Small builders remain resilient despite significant headwinds – according to the latest Federation of Master Builders’ (FMB) State of Trade Survey – says Brian Berry from the FMB.
The construction industry’s small and medium-sized (SME) firms remained resilient in the final three months of 2018. The Federation of Master Builders’ (FMB) State of Trade Survey recorded rising workloads and this presents 23 consecutive quarters of growth.
There is little room for complacency though, as this latest snapshot also presented many hurdles that construction SMEs will have to overcome.
During the next six months, costs are expected to rise even further for small building firms. Nearly 90% of builders believe that material prices will rise and this, coupled with the fact that two-thirds of firms are expecting wages and salaries to rise as a result of the chronic skills crisis, will put enormous pressure on the industry.
Access to finance
In these politically uncertain times, more than 40 per cent of builders have detected signs of weakening in the housing market in the past three months. For SME house builders, this poses a serious problem. What’s more, one in five builders have had projects stalled in the last three months due to delays or refusals in accessing finance from the banks.

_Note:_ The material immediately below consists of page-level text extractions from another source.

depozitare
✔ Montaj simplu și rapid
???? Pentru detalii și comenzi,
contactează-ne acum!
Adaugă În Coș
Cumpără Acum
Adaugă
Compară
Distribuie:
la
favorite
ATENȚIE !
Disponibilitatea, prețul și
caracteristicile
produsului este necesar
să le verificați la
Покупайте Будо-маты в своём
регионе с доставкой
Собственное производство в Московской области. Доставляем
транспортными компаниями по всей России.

This begs the question, what can the Government do to help? Well, the construction industry needs much more certainty and that means ensuring that the UK does not leave the EU without a deal in place. It also means getting us to that position sooner rather than later and not waiting until the eleventh hour at the end of March to agree something. It also means listening to the very real concerns of business in relation to the Immigration White Paper. We need a post-Brexit immigration system that powers business growth rather than destroys it.